═══ DATA UNDER STUDY ═══

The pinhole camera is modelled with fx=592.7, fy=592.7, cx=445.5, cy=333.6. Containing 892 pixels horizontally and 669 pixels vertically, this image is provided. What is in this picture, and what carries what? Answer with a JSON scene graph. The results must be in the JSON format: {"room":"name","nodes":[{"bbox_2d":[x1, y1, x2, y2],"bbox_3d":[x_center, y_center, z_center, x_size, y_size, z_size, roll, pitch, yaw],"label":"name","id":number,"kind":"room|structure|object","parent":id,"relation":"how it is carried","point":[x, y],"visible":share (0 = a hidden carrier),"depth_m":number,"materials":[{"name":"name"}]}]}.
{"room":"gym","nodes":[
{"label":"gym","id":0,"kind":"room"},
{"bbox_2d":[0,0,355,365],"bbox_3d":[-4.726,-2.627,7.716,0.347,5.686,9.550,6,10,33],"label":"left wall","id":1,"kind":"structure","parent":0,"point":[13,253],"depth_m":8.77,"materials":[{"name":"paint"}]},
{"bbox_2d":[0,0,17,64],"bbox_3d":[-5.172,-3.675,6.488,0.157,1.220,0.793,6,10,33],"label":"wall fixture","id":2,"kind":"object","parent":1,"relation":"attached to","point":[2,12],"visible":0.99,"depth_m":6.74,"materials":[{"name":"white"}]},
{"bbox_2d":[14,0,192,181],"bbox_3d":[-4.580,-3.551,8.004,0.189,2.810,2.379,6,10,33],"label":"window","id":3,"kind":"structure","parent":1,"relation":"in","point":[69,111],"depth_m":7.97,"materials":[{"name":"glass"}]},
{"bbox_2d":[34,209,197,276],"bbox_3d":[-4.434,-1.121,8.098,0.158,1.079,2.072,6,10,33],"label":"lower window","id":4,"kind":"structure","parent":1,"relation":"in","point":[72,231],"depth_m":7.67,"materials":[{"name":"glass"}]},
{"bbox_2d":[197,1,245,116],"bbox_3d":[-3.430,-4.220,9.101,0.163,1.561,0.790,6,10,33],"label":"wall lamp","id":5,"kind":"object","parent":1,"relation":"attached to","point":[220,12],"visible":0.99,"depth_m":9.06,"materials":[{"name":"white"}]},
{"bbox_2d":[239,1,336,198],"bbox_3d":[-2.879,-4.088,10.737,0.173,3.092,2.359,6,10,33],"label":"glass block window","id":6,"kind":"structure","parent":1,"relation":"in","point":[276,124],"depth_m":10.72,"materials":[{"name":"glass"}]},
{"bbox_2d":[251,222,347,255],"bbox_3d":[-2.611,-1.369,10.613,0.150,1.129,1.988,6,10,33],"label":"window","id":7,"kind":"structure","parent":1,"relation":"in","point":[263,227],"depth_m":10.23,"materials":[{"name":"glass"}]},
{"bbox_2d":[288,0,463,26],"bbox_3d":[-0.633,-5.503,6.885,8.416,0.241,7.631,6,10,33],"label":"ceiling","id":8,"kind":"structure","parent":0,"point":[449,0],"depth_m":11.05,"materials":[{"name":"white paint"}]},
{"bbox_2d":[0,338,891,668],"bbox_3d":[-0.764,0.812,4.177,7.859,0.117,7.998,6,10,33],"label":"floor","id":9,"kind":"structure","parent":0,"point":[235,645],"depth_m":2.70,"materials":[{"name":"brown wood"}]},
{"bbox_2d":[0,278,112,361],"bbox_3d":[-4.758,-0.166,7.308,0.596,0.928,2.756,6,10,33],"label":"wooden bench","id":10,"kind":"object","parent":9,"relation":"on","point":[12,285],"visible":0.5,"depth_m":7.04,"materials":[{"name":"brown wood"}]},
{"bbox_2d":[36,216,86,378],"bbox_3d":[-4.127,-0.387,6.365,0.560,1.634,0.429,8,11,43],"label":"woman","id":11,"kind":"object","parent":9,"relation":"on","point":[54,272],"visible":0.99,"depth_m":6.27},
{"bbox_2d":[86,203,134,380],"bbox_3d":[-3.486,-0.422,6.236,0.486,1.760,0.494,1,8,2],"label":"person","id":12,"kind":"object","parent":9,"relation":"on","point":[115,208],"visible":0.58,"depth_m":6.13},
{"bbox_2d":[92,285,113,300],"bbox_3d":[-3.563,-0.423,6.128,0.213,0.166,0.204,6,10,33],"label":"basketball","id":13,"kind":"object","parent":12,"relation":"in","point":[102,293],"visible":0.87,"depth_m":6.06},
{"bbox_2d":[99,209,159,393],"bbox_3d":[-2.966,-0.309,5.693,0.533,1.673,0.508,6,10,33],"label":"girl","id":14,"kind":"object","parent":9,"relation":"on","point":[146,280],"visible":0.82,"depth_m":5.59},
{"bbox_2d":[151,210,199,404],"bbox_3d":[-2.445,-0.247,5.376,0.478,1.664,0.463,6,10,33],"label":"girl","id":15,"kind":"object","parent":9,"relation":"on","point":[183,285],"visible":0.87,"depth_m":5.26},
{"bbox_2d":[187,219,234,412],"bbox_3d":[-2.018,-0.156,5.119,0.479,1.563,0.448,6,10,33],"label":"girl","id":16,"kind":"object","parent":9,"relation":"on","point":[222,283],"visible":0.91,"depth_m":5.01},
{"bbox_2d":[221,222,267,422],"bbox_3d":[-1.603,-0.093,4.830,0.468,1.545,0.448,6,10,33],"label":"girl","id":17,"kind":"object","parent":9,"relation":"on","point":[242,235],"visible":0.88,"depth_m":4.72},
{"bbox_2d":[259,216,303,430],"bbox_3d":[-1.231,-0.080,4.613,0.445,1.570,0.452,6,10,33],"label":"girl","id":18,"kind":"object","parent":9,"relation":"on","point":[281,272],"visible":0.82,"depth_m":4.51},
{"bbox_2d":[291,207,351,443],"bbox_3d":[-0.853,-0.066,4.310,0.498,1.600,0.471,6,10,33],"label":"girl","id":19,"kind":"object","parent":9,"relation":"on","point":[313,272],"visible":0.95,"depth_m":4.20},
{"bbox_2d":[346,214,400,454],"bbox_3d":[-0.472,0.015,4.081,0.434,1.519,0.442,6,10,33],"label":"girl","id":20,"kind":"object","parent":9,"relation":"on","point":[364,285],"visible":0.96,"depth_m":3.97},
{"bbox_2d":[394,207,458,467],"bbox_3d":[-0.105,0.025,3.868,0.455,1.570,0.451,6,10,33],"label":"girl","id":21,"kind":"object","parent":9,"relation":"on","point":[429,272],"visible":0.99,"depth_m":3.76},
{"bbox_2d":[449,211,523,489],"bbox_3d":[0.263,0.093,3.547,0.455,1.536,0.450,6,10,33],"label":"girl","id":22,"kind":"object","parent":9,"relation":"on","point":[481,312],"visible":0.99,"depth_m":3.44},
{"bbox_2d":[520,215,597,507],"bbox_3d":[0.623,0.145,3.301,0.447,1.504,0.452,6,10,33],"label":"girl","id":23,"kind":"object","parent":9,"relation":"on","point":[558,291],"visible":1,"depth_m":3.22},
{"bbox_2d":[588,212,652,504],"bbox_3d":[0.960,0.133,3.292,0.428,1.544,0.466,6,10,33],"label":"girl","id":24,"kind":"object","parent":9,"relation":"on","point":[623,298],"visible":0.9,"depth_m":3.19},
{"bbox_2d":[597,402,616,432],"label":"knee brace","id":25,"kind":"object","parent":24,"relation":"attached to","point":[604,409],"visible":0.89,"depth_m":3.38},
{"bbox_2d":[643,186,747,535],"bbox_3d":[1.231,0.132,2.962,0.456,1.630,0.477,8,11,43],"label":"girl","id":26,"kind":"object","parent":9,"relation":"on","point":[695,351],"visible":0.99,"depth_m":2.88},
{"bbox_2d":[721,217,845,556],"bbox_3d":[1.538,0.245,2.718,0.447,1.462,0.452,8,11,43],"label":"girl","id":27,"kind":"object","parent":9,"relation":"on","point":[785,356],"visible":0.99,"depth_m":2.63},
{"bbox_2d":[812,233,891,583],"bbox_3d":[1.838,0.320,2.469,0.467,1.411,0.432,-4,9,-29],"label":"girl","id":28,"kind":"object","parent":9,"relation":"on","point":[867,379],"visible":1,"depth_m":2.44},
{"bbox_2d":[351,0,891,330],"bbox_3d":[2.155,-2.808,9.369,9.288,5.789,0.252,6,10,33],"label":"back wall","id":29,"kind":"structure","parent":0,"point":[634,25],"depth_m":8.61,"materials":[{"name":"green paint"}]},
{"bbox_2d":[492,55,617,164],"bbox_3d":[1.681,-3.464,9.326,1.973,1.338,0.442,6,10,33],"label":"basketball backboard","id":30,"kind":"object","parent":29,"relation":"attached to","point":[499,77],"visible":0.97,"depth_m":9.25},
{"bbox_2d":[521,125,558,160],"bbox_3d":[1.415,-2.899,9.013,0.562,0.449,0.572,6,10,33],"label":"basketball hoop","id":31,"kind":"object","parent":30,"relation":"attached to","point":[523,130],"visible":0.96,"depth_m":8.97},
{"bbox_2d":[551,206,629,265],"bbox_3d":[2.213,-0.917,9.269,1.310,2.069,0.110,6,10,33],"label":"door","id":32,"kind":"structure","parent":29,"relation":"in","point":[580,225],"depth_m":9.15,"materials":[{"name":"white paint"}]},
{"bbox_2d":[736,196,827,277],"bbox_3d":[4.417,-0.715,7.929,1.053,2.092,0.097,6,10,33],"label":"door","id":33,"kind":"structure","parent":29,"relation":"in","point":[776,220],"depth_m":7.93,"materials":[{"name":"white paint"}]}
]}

═══

If a line in the data contains the string "wood", copy it.

→ **ANSWER SPACE**:
{"bbox_2d":[0,338,891,668],"bbox_3d":[-0.764,0.812,4.177,7.859,0.117,7.998,6,10,33],"label":"floor","id":9,"kind":"structure","parent":0,"point":[235,645],"depth_m":2.70,"materials":[{"name":"brown wood"}]},
{"bbox_2d":[0,278,112,361],"bbox_3d":[-4.758,-0.166,7.308,0.596,0.928,2.756,6,10,33],"label":"wooden bench","id":10,"kind":"object","parent":9,"relation":"on","point":[12,285],"visible":0.5,"depth_m":7.04,"materials":[{"name":"brown wood"}]},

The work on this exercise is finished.